> [The task]
Below is a block of records; reproduce all of them exactly and leave out any pictures.

(Extracted page text data)
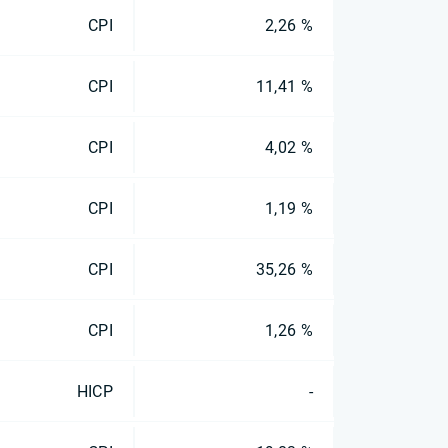
CPI
2,26 %
CPI
11,41 %
CPI
4,02 %
CPI
1,19 %
CPI
35,26 %
CPI
1,26 %
HICP
-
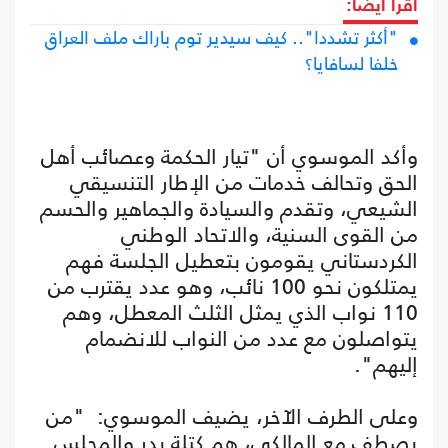
اقرأ أيضا:
"أكثر تشددا".. كيف سيدير توم باراك ملف العراق
خلفا لسافايا؟
وأكد الموسوي أن "تيار الحكمة وعصائب أهل
الحق وتحالف خدمات من الإطار التنسيقي
الشيعي، وتقدم والسيادة والجماهير والحسم
من القوى السنية، والاتحاد الوطني
الكردستاني يقومون بتعطيل الجلسة فهم
يمتلكون نحو 100 نائب، وهو عدد يقترب من
110 نواب الذي يمثل الثلث المعطل، وهم
يتواصلون مع عدد من النواب للانضمام
إليهم".
وعلى الطرف الآخر، يضيف الموسوي: "من
يصطف مع المالكي، هم كتلة بدر والمجلس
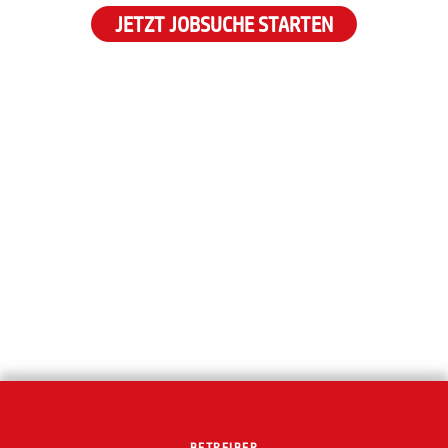
JETZT JOBSUCHE STARTEN
BETREIBER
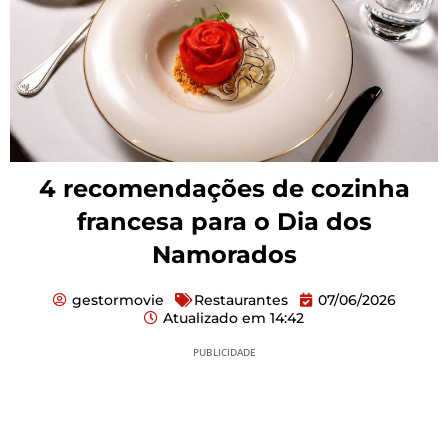
4 recomendações de cozinha
francesa para o Dia dos
Namorados
gestormovie
Restaurantes
07/06/2026
Atualizado em
14:42
PUBLICIDADE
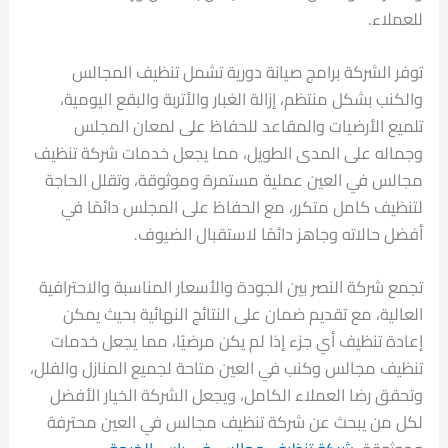
للعملاء.
توفر الشركة برامج صيانة دورية تشمل تنظيف المجالس
والكنب بشكل منتظم، إزالة الغبار والأتربة والبقع اليومية،
تلميع الأرضيات والمقاعد للحفاظ على لمعان المجلس
وجماله على المدى الطويل، مما يجعل خدمات شركة تنظيف
مجالس في العين عملية مستمرة وموثوقة، وتقلل الحاجة
لتنظيف كامل متكرر، مع الحفاظ على المجلس دائمًا في
أفضل حالاته وجاهز دائمًا لاستقبال الضيوف.
تجمع شركة النصر بين الجودة والأسعار المناسبة والاحترافية
العالية، مع تقديم ضمان على النتائج النهائية بحيث يمكن
إعادة تنظيف أي جزء إذا لم يكن مرضيًا، مما يجعل خدمات
تنظيف مجالس وكنب في العين متاحة لجميع المنازل والفلل،
وتحقق رضا العملاء الكامل، ويجعل الشركة الخيار الأفضل
لكل من يبحث عن شركة تنظيف مجالس في العين محترفة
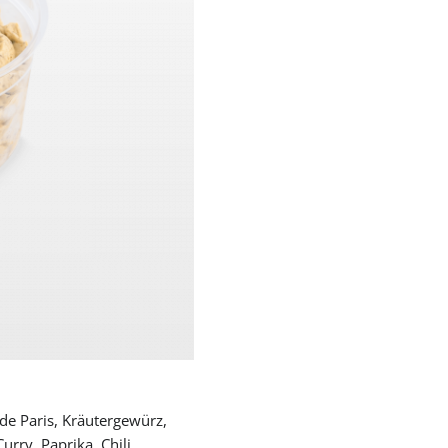
e de Paris, Kräutergewürz,
urry, Paprika, Chili,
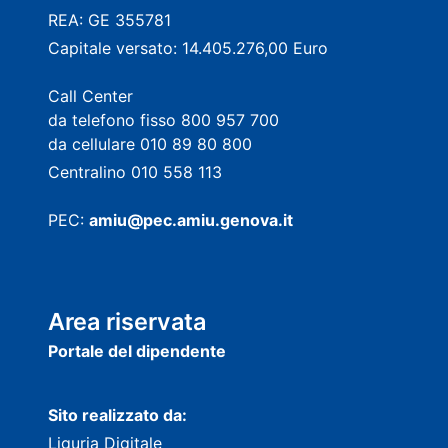
REA: GE 355781
Capitale versato: 14.405.276,00 Euro
Call Center
da telefono fisso 800 957 700
da cellulare 010 89 80 800
Centralino 010 558 113
PEC:
amiu@pec.amiu.genova.it
Area riservata
Portale del dipendente
Sito realizzato da:
Liguria Digitale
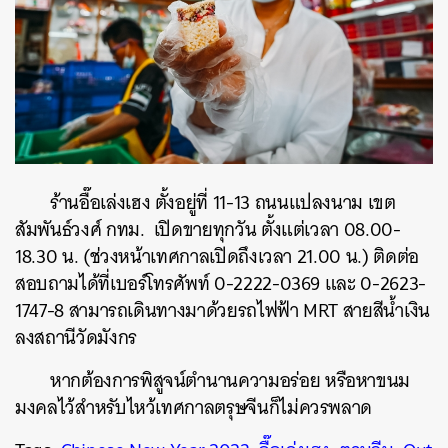
ร้านอื๊อเล่งเฮง ตั้งอยู่ที่ 11-13 ถนนแปลงนาม เขต
สัมพันธ์วงศ์ กทม. เปิดขายทุกวัน ตั้งแต่เวลา 08.00-
18.30 น. (ช่วงหน้าเทศกาลเปิดถึงเวลา 21.00 น.) ติดต่อ
สอบถามได้ที่เบอร์โทรศัพท์ 0-2222-0369 และ 0-2623-
1747-8 สามารถเดินทางมาด้วยรถไฟฟ้า MRT สายสีน้ำเงิน
ลงสถานีวัดมังกร
หากต้องการพิสูจน์ตำนานความอร่อย หรือหาขนม
มงคลไว้สำหรับไหว้เทศกาลตรุษจีนก็ไม่ควรพลาด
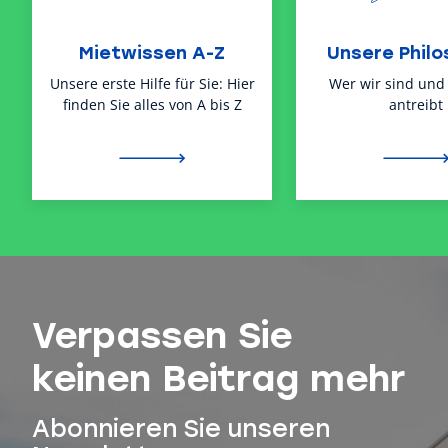
Mietwissen A-Z
Unsere Philo
Unsere erste Hilfe für Sie: Hier
Wer wir sind und
finden Sie alles von A bis Z
antreibt
Verpassen Sie
keinen Beitrag mehr
Abonnieren Sie unseren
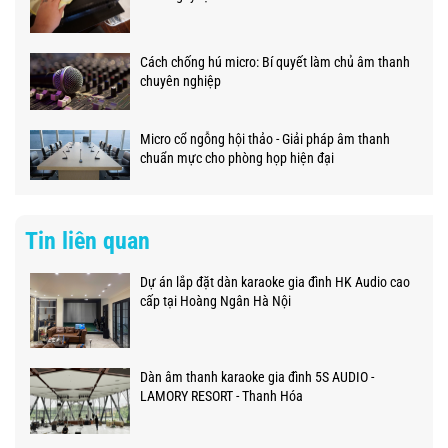
Cách chống hú micro: Bí quyết làm chủ âm thanh
chuyên nghiệp
Micro cổ ngỗng hội thảo - Giải pháp âm thanh
chuẩn mực cho phòng họp hiện đại
Tin liên quan
Dự án lắp đặt dàn karaoke gia đình HK Audio cao
cấp tại Hoàng Ngân Hà Nội
Dàn âm thanh karaoke gia đình 5S AUDIO -
LAMORY RESORT - Thanh Hóa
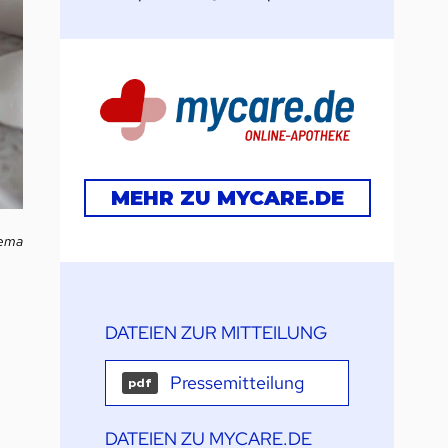
MEHR ZU MYCARE.DE
rema
DATEIEN ZUR MITTEILUNG
Pressemitteilung
pdf
DATEIEN ZU MYCARE.DE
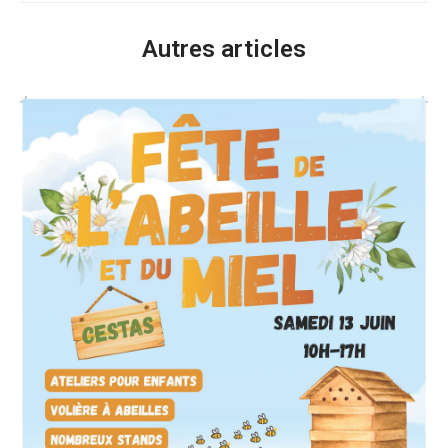
Autres articles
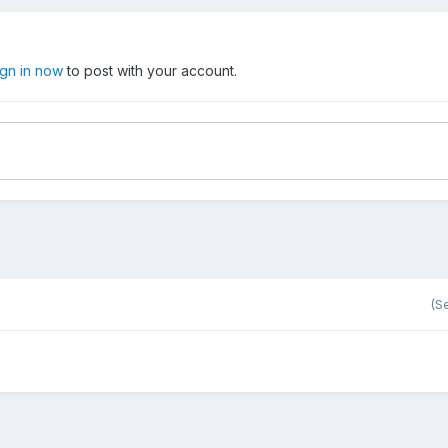
ign in now
to post with your account.
(Se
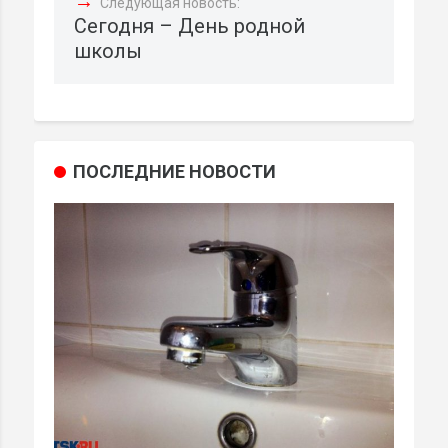
→
Следующая новость:
Сегодня – День родной
школы
ПОСЛЕДНИЕ НОВОСТИ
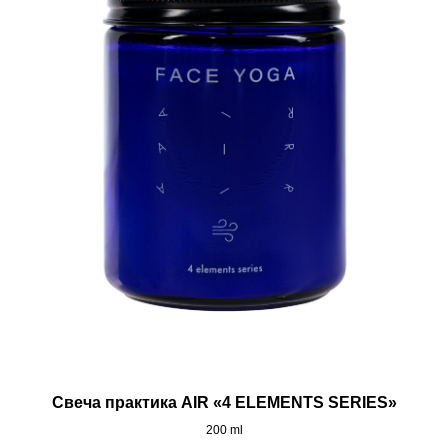
Свеча практика AIR «4 ELEMENTS SERIES»
200 ml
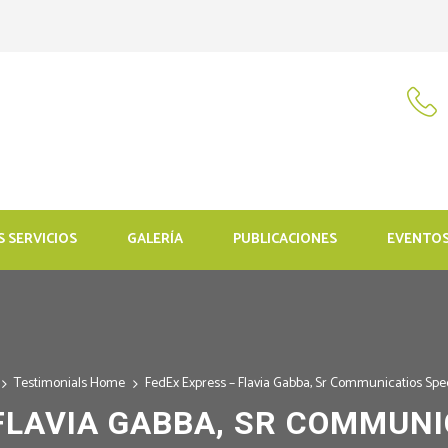
 SERVICIOS
GALERÍA
PUBLICACIONES
EVENTO
Testimonials Home
FedEx Express – Flavia Gabba, Sr Communicatios Spec
FLAVIA GABBA, SR COMMUNI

> [Answer to this task]
CPI
2,26 %
CPI
11,41 %
CPI
4,02 %
CPI
1,19 %
CPI
35,26 %
CPI
1,26 %
HICP
-
اقرأ أيضا:
"أكثر تشددا".. كيف سيدير توم باراك ملف العراق
خلفا لسافايا؟
وأكد الموسوي أن "تيار الحكمة وعصائب أهل
الحق وتحالف خدمات من الإطار التنسيقي
الشيعي، وتقدم والسيادة والجماهير والحسم
من القوى السنية، والاتحاد الوطني
الكردستاني يقومون بتعطيل الجلسة فهم
يمتلكون نحو 100 نائب، وهو عدد يقترب من
110 نواب الذي يمثل الثلث المعطل، وهم
يتواصلون مع عدد من النواب للانضمام
إليهم".
وعلى الطرف الآخر، يضيف الموسوي: "من
يصطف مع المالكي، هم كتلة بدر والمجلس
JETZT JOBSUCHE STARTEN
BETREIBER
4 recomendações de cozinha
francesa para o Dia dos
Namorados
gestormovie
Restaurantes
07/06/2026
Atualizado em
14:42
PUBLICIDADE
للعملاء.
توفر الشركة برامج صيانة دورية تشمل تنظيف المجالس
والكنب بشكل منتظم، إزالة الغبار والأتربة والبقع اليومية،
تلميع الأرضيات والمقاعد للحفاظ على لمعان المجلس
وجماله على المدى الطويل، مما يجعل خدمات شركة تنظيف
مجالس في العين عملية مستمرة وموثوقة، وتقلل الحاجة
لتنظيف كامل متكرر، مع الحفاظ على المجلس دائمًا في
أفضل حالاته وجاهز دائمًا لاستقبال الضيوف.
تجمع شركة النصر بين الجودة والأسعار المناسبة والاحترافية
العالية، مع تقديم ضمان على النتائج النهائية بحيث يمكن
إعادة تنظيف أي جزء إذا لم يكن مرضيًا، مما يجعل خدمات
تنظيف مجالس وكنب في العين متاحة لجميع المنازل والفلل،
وتحقق رضا العملاء الكامل، ويجعل الشركة الخيار الأفضل
لكل من يبحث عن شركة تنظيف مجالس في العين محترفة
e de Paris, Kräutergewürz,
urry, Paprika, Chili,
REA: GE 355781
Capitale versato: 14.405.276,00 Euro
Call Center
da telefono fisso 800 957 700
da cellulare 010 89 80 800
Centralino 010 558 113
PEC:
amiu@pec.amiu.genova.it
Area riservata
Portale del dipendente
Sito realizzato da:
Liguria Digitale
ร้านอื๊อเล่งเฮง ตั้งอยู่ที่ 11-13 ถนนแปลงนาม เขต
สัมพันธ์วงศ์ กทม. เปิดขายทุกวัน ตั้งแต่เวลา 08.00-
18.30 น. (ช่วงหน้าเทศกาลเปิดถึงเวลา 21.00 น.) ติดต่อ
สอบถามได้ที่เบอร์โทรศัพท์ 0-2222-0369 และ 0-2623-
1747-8 สามารถเดินทางมาด้วยรถไฟฟ้า MRT สายสีน้ำเงิน
ลงสถานีวัดมังกร
หากต้องการพิสูจน์ตำนานความอร่อย หรือหาขนม
มงคลไว้สำหรับไหว้เทศกาลตรุษจีนก็ไม่ควรพลาด
Mietwissen A-Z
Unsere Philo
Unsere erste Hilfe für Sie: Hier
Wer wir sind und
finden Sie alles von A bis Z
antreibt
Verpassen Sie
keinen Beitrag mehr
Abonnieren Sie unseren
Cách chống hú micro: Bí quyết làm chủ âm thanh
chuyên nghiệp
Micro cổ ngỗng hội thảo - Giải pháp âm thanh
chuẩn mực cho phòng họp hiện đại
Tin liên quan
Dự án lắp đặt dàn karaoke gia đình HK Audio cao
cấp tại Hoàng Ngân Hà Nội
Dàn âm thanh karaoke gia đình 5S AUDIO -
LAMORY RESORT - Thanh Hóa
MEHR ZU MYCARE.DE
rema
DATEIEN ZUR MITTEILUNG
Pressemitteilung
pdf
DATEIEN ZU MYCARE.DE
Autres articles
ign in now
to post with your account.
(Se
→
Следующая новость:
Сегодня – День родной
школы
ПОСЛЕДНИЕ НОВОСТИ
Свеча практика AIR «4 ELEMENTS SERIES»
200 ml
 SERVICIOS
GALERÍA
PUBLICACIONES
EVENTO
Testimonials Home
FedEx Express – Flavia Gabba, Sr Communicatios Spec
FLAVIA GABBA, SR COMMUNI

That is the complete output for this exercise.